PROBLEM 1: Repeat word for word the text read from every one of the records that follow the review of Golda's Balcony, and leave the pictures out.

DOCUMENT SEGMENT:
+ + +

GOLDA'S BALCONY

Reviewed by Gail M. Burns, June 2009

"Three thousand years ago Joshua ‘fit the battle of Jericho,’ and ever since Jews, Philistines, Assyrians, Babylonians, Greeks, Romans, Christians, Muslims have been killing each other over the limited real estate. Different bloodstreams with different memories, and I see little reason to think it will end this year. The current struggle is the overt material of Golda’s Balcony, but when Golda quotes Ben-Gurion on ‘the redemption of the human race,” she is voicing the idealism of every major cause in history – which itself has been called a record of ‘what should not have happened.’ How can so many good intentions spill so much blood? This is the question of this monologue."

– William Gibson

CLICK HERE for production photos.

Since the last time I reviewed the world-premiere of Golda's Balcony in 2002 it has been to Broadway and Hollywood before finding its way back home to Shakespeare & Company. While I am sure Tovah Feldshuh (on stage) and Valerie Harper (on film) were just dandy in this brilliantly written one-woman show, I don’t think I would want to see anyone but Annette Miller as Golda Meir. Yes, I know Feldshuh won awards and that the play currently holds the record for the longest running one-woman show in Broadway history, but the photos of her in the copy of the script I purchased look so heavily made-up and, well, fake.

+ + +

PROBLEM 2: Reproduce the part of the Golda's Balcony review from "CLICK HERE for" to "and, well, fake." without changing anything.

+ + +

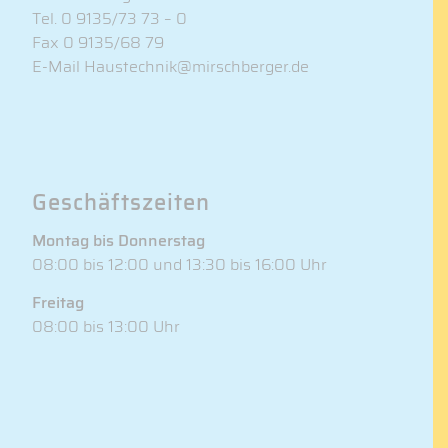
Tel.
0 9135/73 73 – 0
Fax 0 9135/68 79
E-Mail
Haustechnik@mirschberger.de
Geschäftszeiten
Montag bis Donnerstag
08:00 bis 12:00 und 13:30 bis 16:00 Uhr
Freitag
08:00 bis 13:00 Uhr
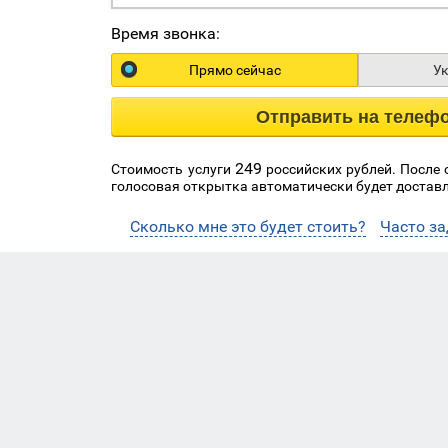
Время звонка:
Прямо сейчас
У
Отправить на телеф
249
Стоимость услуги
российских рублей. После
голосовая открытка автоматически будет доставл
Сколько мне это будет стоить?
Часто з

+ + +

EXERCISE RESPONSE 1:
Tel.
0 9135/73 73 – 0
Fax 0 9135/68 79
E-Mail
Haustechnik@mirschberger.de
Geschäftszeiten
Montag bis Donnerstag
08:00 bis 12:00 und 13:30 bis 16:00 Uhr
Freitag
08:00 bis 13:00 Uhr
Время звонка:
Прямо сейчас
У
Отправить на телеф
249
Стоимость услуги
российских рублей. После
голосовая открытка автоматически будет доставл
Сколько мне это будет стоить?
Часто з

EXERCISE RESPONSE 2:
CLICK HERE for production photos.

Since the last time I reviewed the world-premiere of Golda's Balcony in 2002 it has been to Broadway and Hollywood before finding its way back home to Shakespeare & Company. While I am sure Tovah Feldshuh (on stage) and Valerie Harper (on film) were just dandy in this brilliantly written one-woman show, I don’t think I would want to see anyone but Annette Miller as Golda Meir. Yes, I know Feldshuh won awards and that the play currently holds the record for the longest running one-woman show in Broadway history, but the photos of her in the copy of the script I purchased look so heavily made-up and, well, fake.